> SOURCE INFORMATION
■ ■ ■

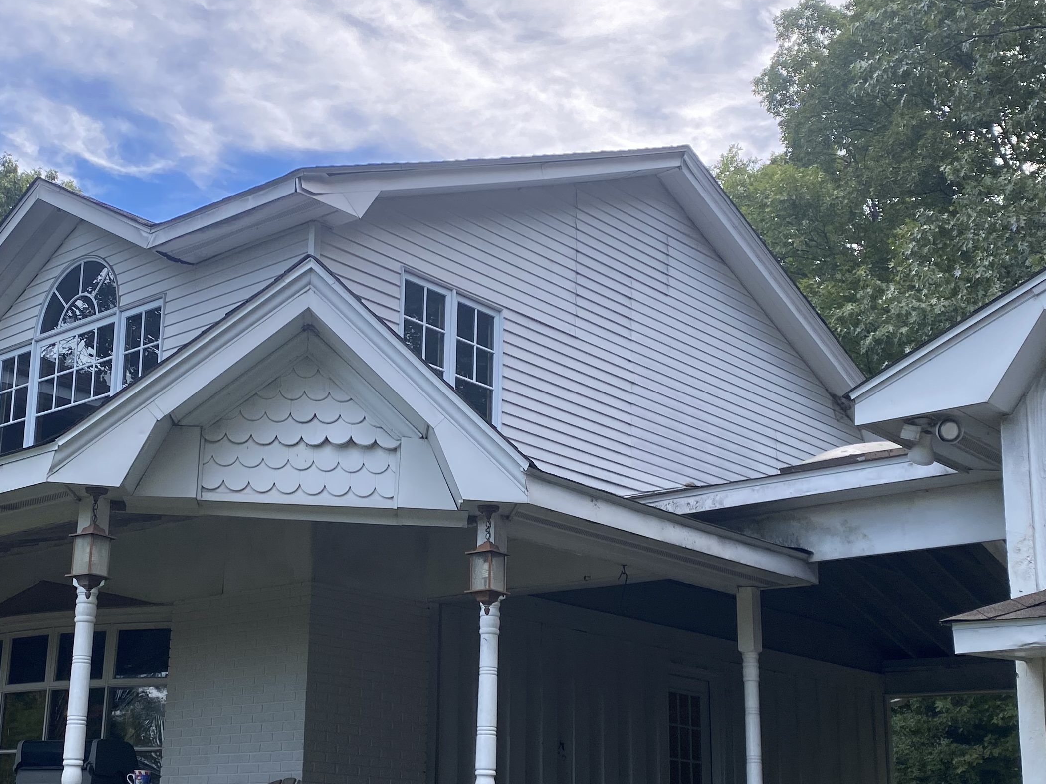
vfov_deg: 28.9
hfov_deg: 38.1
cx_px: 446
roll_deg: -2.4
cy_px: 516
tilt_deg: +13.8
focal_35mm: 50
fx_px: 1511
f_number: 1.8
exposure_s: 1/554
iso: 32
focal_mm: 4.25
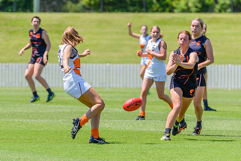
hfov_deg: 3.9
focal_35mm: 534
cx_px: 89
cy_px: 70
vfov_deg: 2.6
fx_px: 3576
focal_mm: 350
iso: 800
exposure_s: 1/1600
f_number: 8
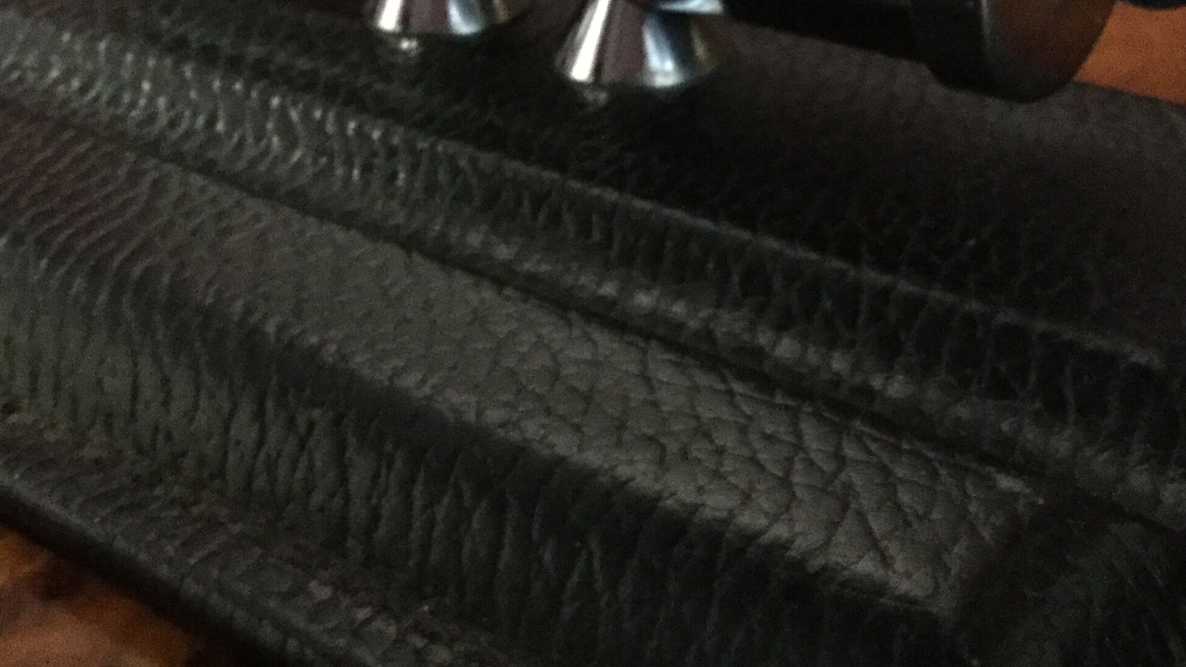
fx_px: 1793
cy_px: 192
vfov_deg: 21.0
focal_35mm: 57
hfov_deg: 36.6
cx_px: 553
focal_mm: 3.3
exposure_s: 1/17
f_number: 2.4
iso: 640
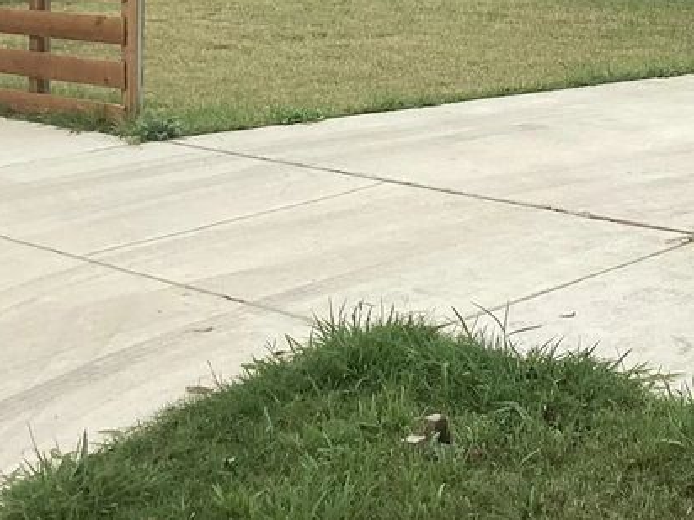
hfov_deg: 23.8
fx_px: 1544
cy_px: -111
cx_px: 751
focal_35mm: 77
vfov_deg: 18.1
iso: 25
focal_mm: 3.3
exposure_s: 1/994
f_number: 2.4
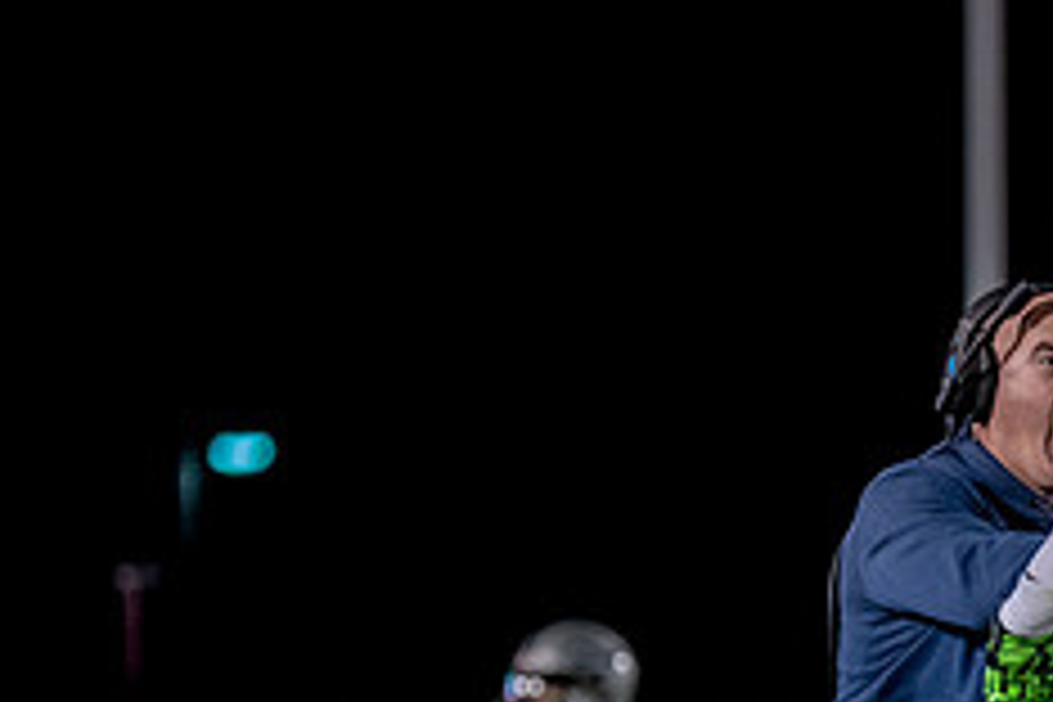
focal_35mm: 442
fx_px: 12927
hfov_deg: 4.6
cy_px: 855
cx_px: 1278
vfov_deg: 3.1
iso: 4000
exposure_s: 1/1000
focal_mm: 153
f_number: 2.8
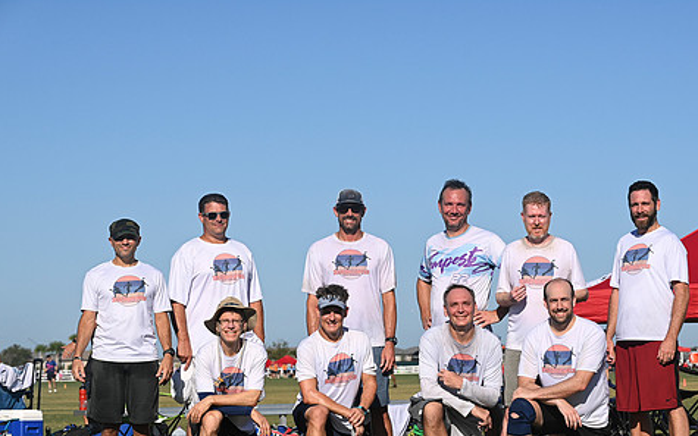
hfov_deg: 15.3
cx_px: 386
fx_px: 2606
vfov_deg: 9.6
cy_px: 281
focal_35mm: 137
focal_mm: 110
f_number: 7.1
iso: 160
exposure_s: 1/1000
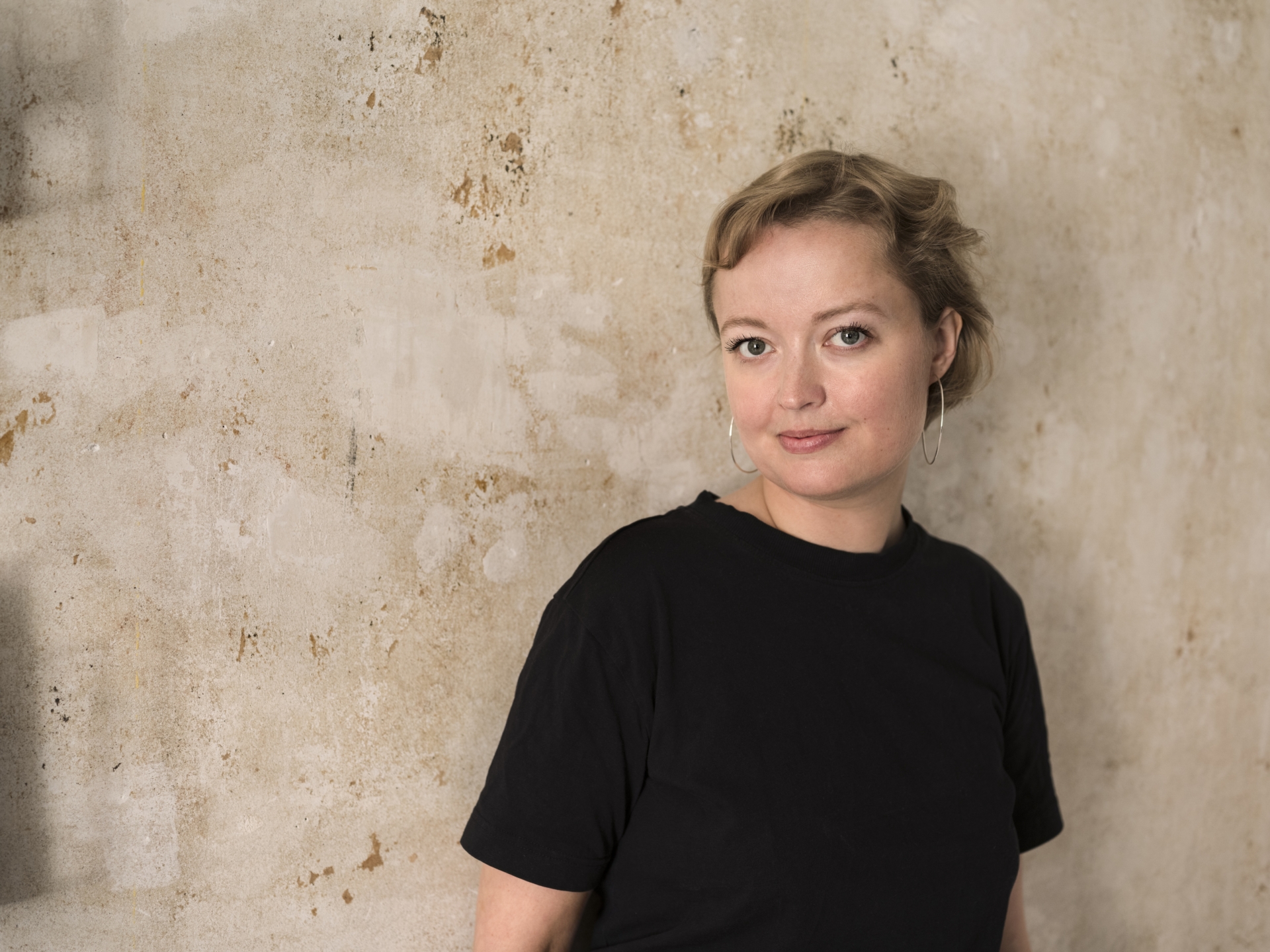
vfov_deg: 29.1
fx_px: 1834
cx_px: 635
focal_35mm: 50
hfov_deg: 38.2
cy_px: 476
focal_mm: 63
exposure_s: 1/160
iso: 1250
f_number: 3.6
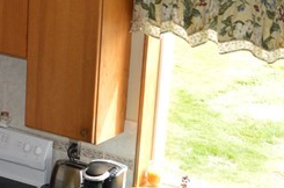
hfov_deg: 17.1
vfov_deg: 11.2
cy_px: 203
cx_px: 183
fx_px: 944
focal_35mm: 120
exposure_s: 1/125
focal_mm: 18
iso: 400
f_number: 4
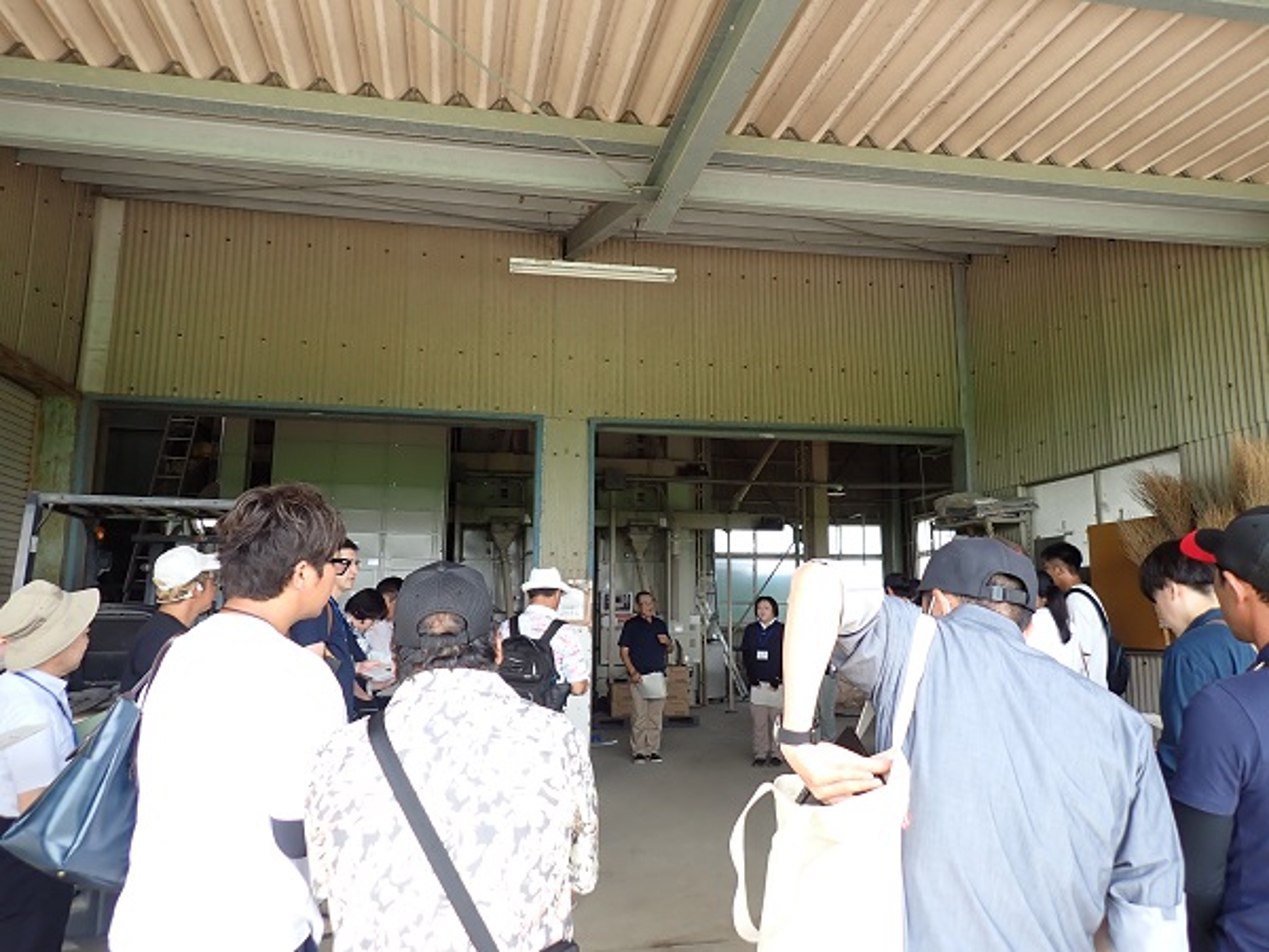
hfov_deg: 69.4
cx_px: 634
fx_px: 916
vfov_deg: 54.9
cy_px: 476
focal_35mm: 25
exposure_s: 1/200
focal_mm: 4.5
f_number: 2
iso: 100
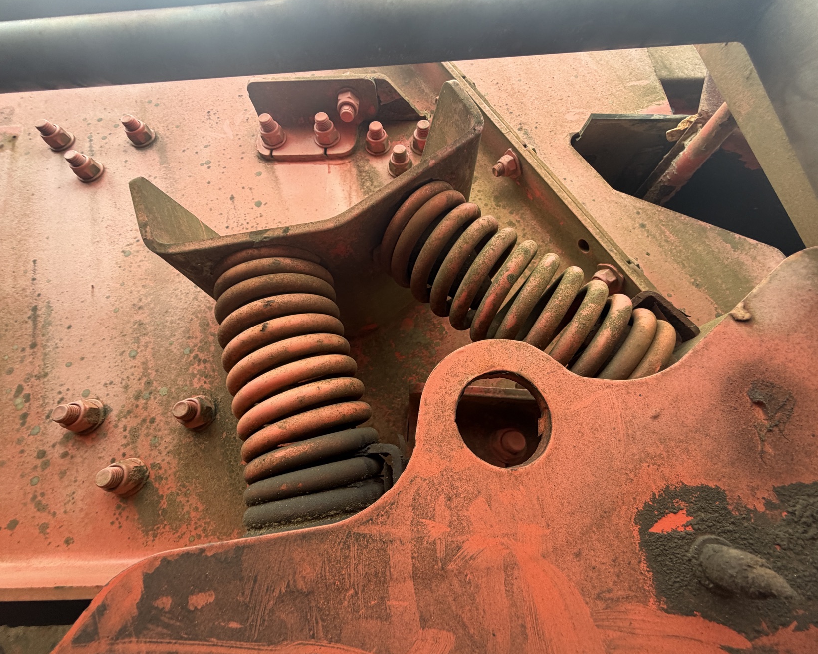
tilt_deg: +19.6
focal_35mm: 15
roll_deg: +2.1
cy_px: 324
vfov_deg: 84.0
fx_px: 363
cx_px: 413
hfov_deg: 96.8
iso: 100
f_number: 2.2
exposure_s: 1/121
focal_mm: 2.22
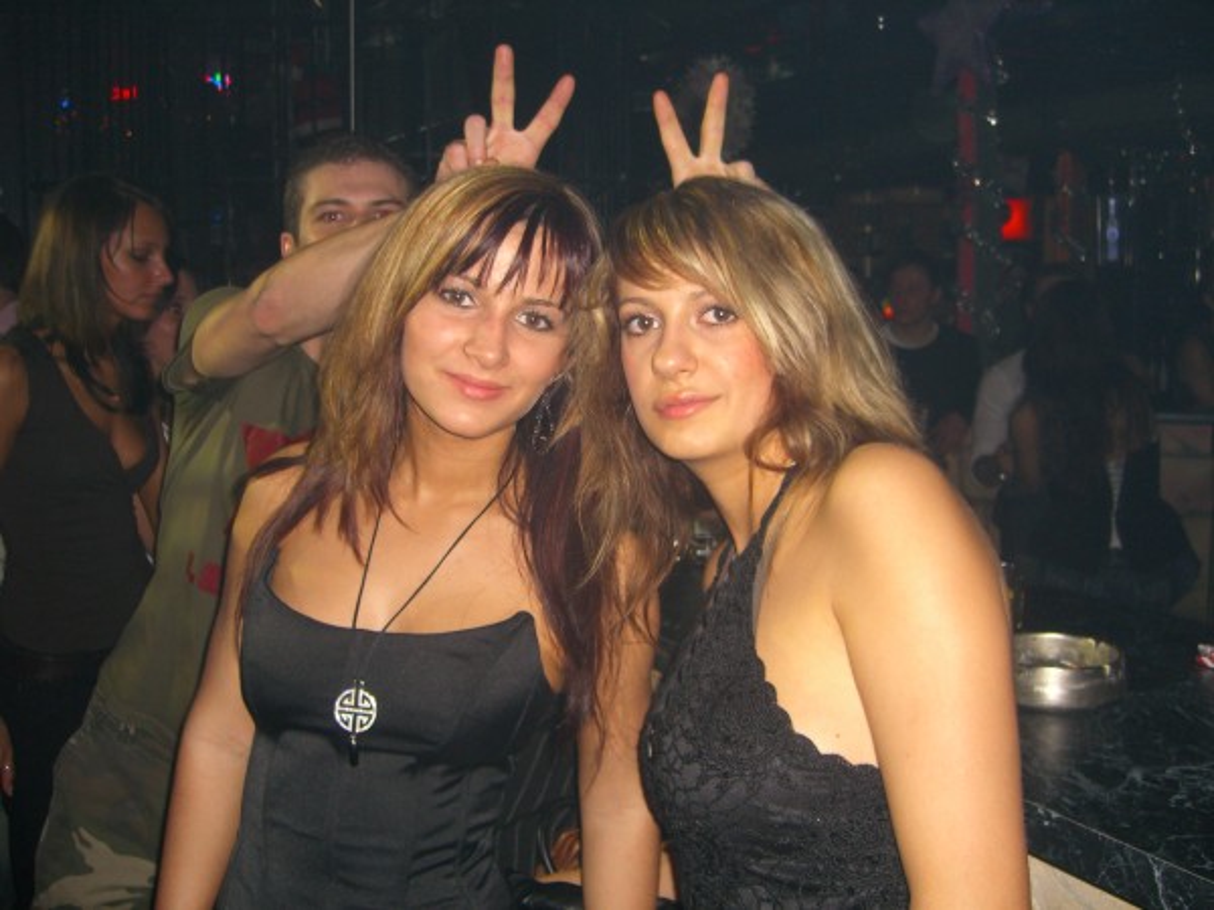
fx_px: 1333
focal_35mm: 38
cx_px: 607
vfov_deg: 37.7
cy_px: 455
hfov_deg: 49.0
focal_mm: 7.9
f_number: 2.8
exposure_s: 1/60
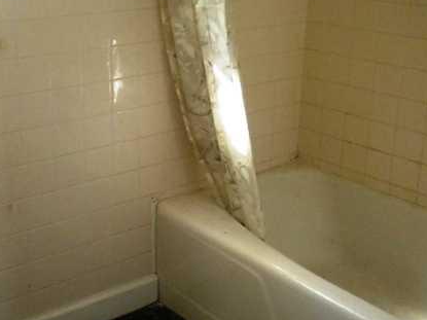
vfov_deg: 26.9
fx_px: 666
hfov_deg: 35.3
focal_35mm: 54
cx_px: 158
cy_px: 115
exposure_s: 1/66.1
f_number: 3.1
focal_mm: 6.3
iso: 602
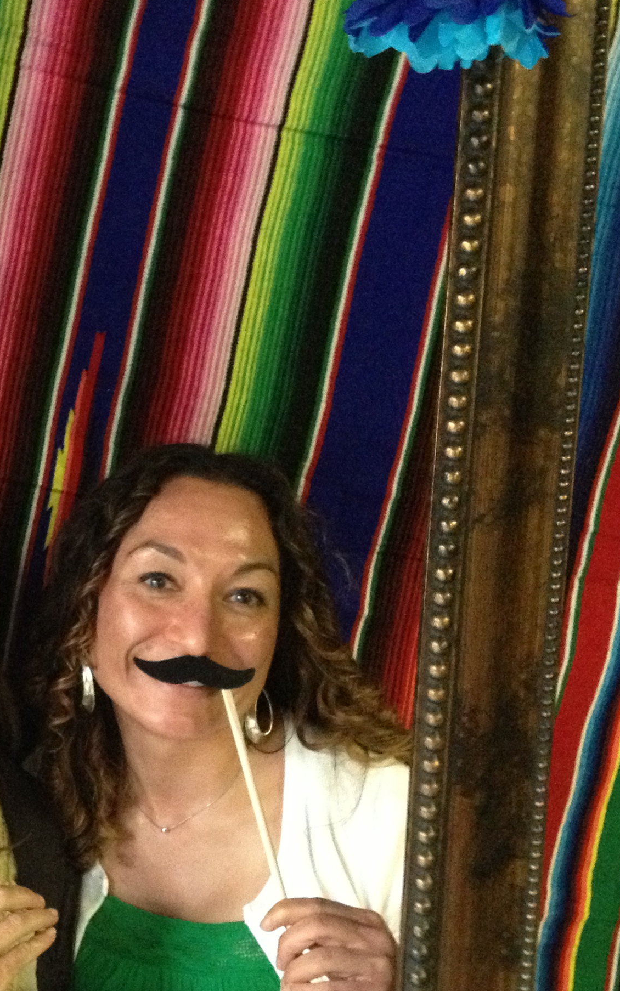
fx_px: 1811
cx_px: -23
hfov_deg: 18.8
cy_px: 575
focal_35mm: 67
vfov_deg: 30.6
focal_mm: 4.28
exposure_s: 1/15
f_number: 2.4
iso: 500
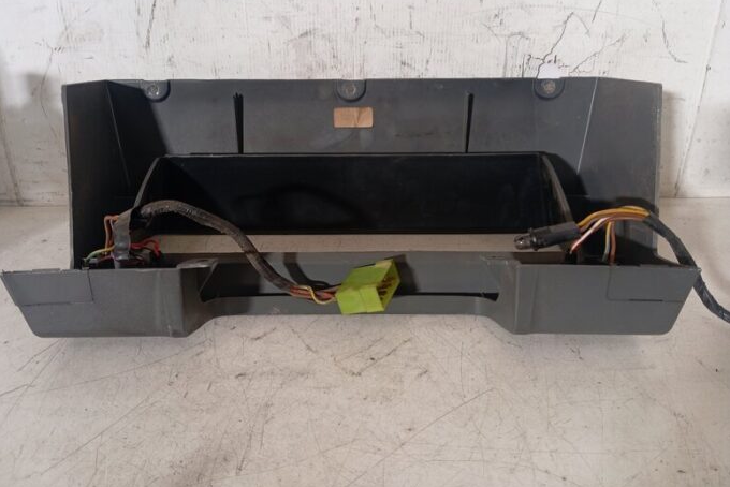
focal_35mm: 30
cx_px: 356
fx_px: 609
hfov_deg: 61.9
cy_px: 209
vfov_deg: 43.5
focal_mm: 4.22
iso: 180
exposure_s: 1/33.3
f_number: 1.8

■ ■ ■

Starting with the line that has "focal_mm: 63" and going on through the line that has "exposure_s: 1/121", transcribe the records above exactly, but skip the pictures.

> YOUR SOLUTION
focal_mm: 63
exposure_s: 1/160
iso: 1250
f_number: 3.6
hfov_deg: 17.1
vfov_deg: 11.2
cy_px: 203
cx_px: 183
fx_px: 944
focal_35mm: 120
exposure_s: 1/125
focal_mm: 18
iso: 400
f_number: 4
hfov_deg: 69.4
cx_px: 634
fx_px: 916
vfov_deg: 54.9
cy_px: 476
focal_35mm: 25
exposure_s: 1/200
focal_mm: 4.5
f_number: 2
iso: 100
tilt_deg: +19.6
focal_35mm: 15
roll_deg: +2.1
cy_px: 324
vfov_deg: 84.0
fx_px: 363
cx_px: 413
hfov_deg: 96.8
iso: 100
f_number: 2.2
exposure_s: 1/121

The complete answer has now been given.